Sports Direct owner confident on high street revival but plans remain sketchy
The company also plans to invest “in excess” of £100m on upgrading its digital platforms and pushing its designer label business Flannels.
Mike Ashley’s Frasers Group has published its delayed results – the second time in two years sales figures have failed to arrive on time – and painted a bullish picture for the future of the high street at a time when others are fleeing.
Frasers, which includes House of Fraser, Sports Direct and Evans, among others, said the emptying of the high street and shopping centres could prove lucrative for the firm, with more space available to expand.
The company also plans to invest “in excess” of £100m (€110m) on upgrading its digital platforms and pushing its designer label business Flannels.
Bosses are keen to push their “elevation” strategy to improve stores and win over more customers with premium products – and away from previous criticisms of crowded stores and neverending discount events.
This includes building strong relationships with Adidas and Nike, who spent much of the past decade shifting away from Mr Ashley and his preferred style of aggressive business.
They also called for the Government to increase corporation tax in the UK by 1% to fund the NHS, adding “on the proviso the full 1% goes directly to the NHS”.
During the lockdown Mr Ashley faced criticism after it was revealed by the PA news agency that he intended to open Sports Direct stores, claiming they were “essential” retailers.
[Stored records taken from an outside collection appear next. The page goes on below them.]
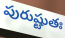
పురుష్టుతః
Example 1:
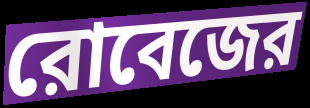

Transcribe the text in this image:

রোবেজের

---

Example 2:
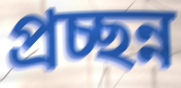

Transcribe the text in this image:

প্রচ্ছন্ন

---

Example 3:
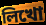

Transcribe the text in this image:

লিখো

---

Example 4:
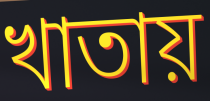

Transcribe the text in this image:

খাতায়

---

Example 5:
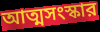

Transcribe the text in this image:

আত্মসংস্কার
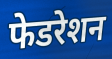
फेडरेशन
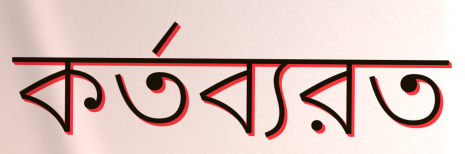
কর্তব্যরত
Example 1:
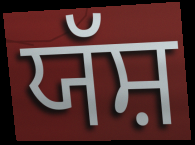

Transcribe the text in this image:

ਯੱਸ਼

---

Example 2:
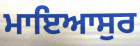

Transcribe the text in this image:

ਮਾਇਆਸੁਰ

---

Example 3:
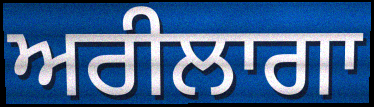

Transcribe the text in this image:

ਅਰੀਲਾਗਾ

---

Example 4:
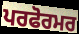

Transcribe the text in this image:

ਪਰਫੋਰਮਰ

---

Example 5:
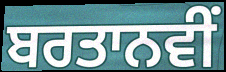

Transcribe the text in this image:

ਬਰਤਾਨਵੀਂ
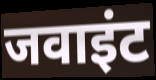
जवाइंट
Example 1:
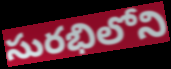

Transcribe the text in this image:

సురభిలోని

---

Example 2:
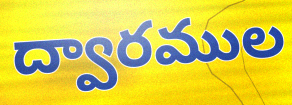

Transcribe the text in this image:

ద్వారముల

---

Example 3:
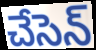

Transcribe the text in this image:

చేసెన్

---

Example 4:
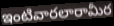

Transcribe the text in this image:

ఇంటివారలారామీర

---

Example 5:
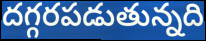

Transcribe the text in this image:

దగ్గరపడుతున్నది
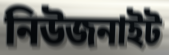
নিউজনাইট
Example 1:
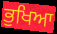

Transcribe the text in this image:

ਭੁਖਿਆ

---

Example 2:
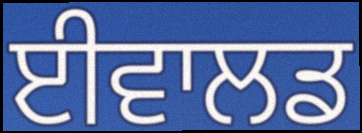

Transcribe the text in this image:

ਈਵਾਲਡ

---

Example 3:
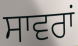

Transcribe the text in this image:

ਸਾਵਰਾਂ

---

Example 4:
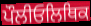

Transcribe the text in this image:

ਪੌਲੀਓਲਿਥਿਕ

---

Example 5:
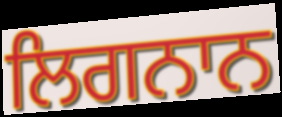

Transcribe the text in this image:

ਲਿਗਨਾਨ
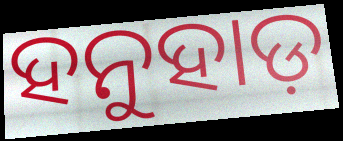
ହନୁହାଡ଼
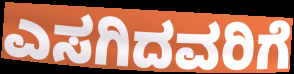
ಎಸಗಿದವರಿಗೆ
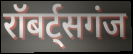
रॉबर्ट्सगंज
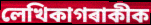
লেখিকাগৰাকীক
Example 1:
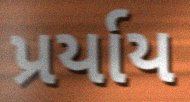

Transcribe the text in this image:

પ્રર્યાય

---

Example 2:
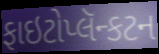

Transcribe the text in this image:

ફાઇટોપ્લૅન્કટન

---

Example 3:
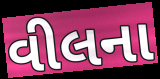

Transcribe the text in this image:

વીલના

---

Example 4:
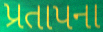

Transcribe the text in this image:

પ્રતાપના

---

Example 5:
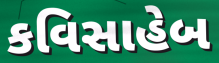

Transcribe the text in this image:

કવિસાહેબ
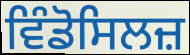
ਵਿੰਡੋਸਿਲਜ਼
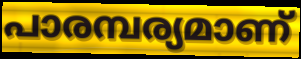
പാരമ്പര്യമാണ്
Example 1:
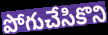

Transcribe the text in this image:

పోగుచేసికొని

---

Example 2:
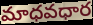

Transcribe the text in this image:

మాధవధార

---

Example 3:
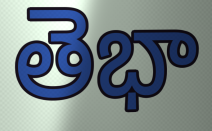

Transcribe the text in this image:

తెభా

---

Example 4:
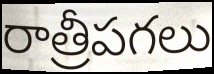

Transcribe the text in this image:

రాత్రీపగలు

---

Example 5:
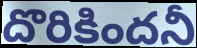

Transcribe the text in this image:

దొరికిందనీ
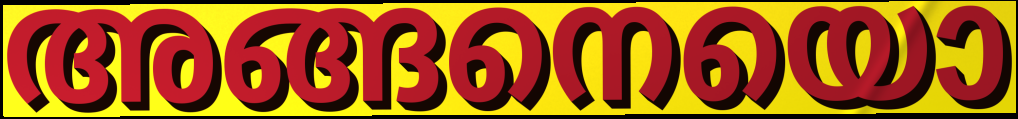
അങ്ങനെയൊ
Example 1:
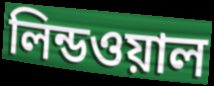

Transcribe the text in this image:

লিন্ডওয়াল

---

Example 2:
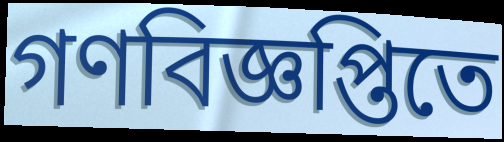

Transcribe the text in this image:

গণবিজ্ঞপ্তিতে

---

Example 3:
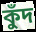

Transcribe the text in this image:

কুঁদ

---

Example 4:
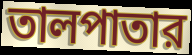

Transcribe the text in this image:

তালপাতার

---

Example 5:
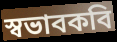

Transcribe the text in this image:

স্বভাবকবি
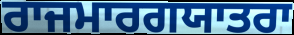
ਰਾਜਮਾਰਗਯਾਤਰਾ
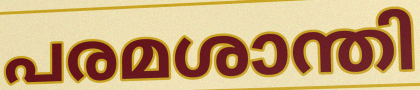
പരമശാന്തി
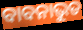
ବାବନାଭୁତ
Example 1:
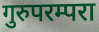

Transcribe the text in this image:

गुरुपरम्परा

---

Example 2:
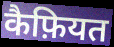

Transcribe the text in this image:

कैफ़ियत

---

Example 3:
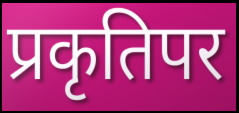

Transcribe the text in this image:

प्रकृतिपर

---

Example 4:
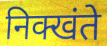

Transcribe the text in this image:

निक्खंते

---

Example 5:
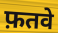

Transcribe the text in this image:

फ़तवे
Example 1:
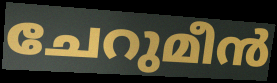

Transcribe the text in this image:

ചേറുമീൻ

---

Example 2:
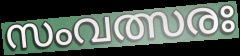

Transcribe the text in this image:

സംവത്സരഃ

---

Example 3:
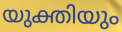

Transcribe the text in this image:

യുക്തിയും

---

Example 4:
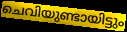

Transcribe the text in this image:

ചെവിയുണ്ടായിട്ടും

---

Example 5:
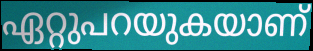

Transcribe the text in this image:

ഏറ്റുപറയുകയാണ്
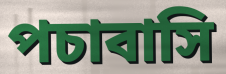
পচাবাসি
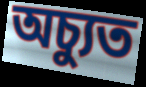
অচ্যুত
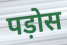
पड़ोस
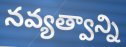
నవ్యత్వాన్ని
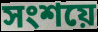
সংশয়ে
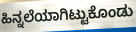
ಹಿನ್ನಲೆಯಾಗಿಟ್ಟುಕೊಂಡು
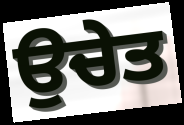
ਉਚੇਤ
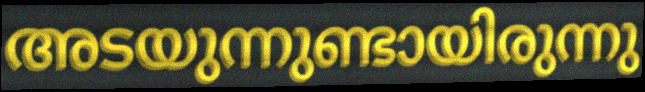
അടയുന്നുണ്ടായിരുന്നു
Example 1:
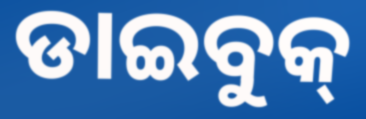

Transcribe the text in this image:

ଡାଇବୁକ୍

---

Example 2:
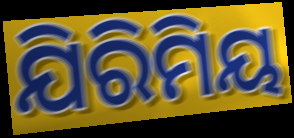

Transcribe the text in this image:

ଯିରିମିୟ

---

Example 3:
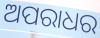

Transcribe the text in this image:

ଅପରାଧର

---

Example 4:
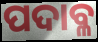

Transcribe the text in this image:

ପଦାବ୍ଳ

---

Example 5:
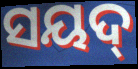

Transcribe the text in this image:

ସୟଦ୍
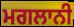
ਮਗਲਾਨੀ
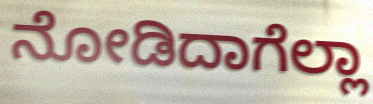
ನೋಡಿದಾಗೆಲ್ಲಾ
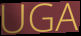
UGA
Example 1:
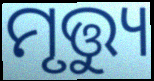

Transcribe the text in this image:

ମୃତ୍ତ୍ୟୁ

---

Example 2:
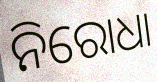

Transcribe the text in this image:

ନିରୋଧା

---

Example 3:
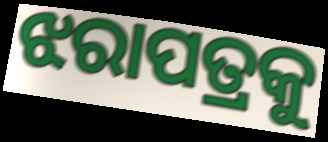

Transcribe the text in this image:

ଝରାପତ୍ରକୁ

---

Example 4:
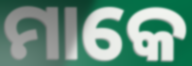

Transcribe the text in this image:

ମାକେ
The following day he reversed the decision following criticism from the Government and issued an apology. PA also found Sports Direct hiked prices on at-home gym equipment within hours of the lockdown’s implementation.
Since then, Frasers said in its statement that it has supported front-line services including a sales day with a 50% discount for all NHS staff in June.
The company said: “It was an overwhelming success with gross sales of approximately £50m before discount and approx. £25m after discount.”
Chairman David Daly said: “The Covid-19 impact has created uncertainty and we consider that it will be some time before the country and indeed the world recovers.
“However, Frasers Group itself has always taken a long-term approach to its strategy and this has helped us, and will continue to help us, through these unprecedented times. We believe our business is strong as is our balance sheet.
“We will continue with the elevation strategy and the expansion of the new store format supported by our talented and loyal staff and we consider we are well placed for the future.”
Mr Daly did not address the shares he bought and subsequently sold in Frasers during a period where insiders are banned from trading ahead of results. “An error” has previously been cited.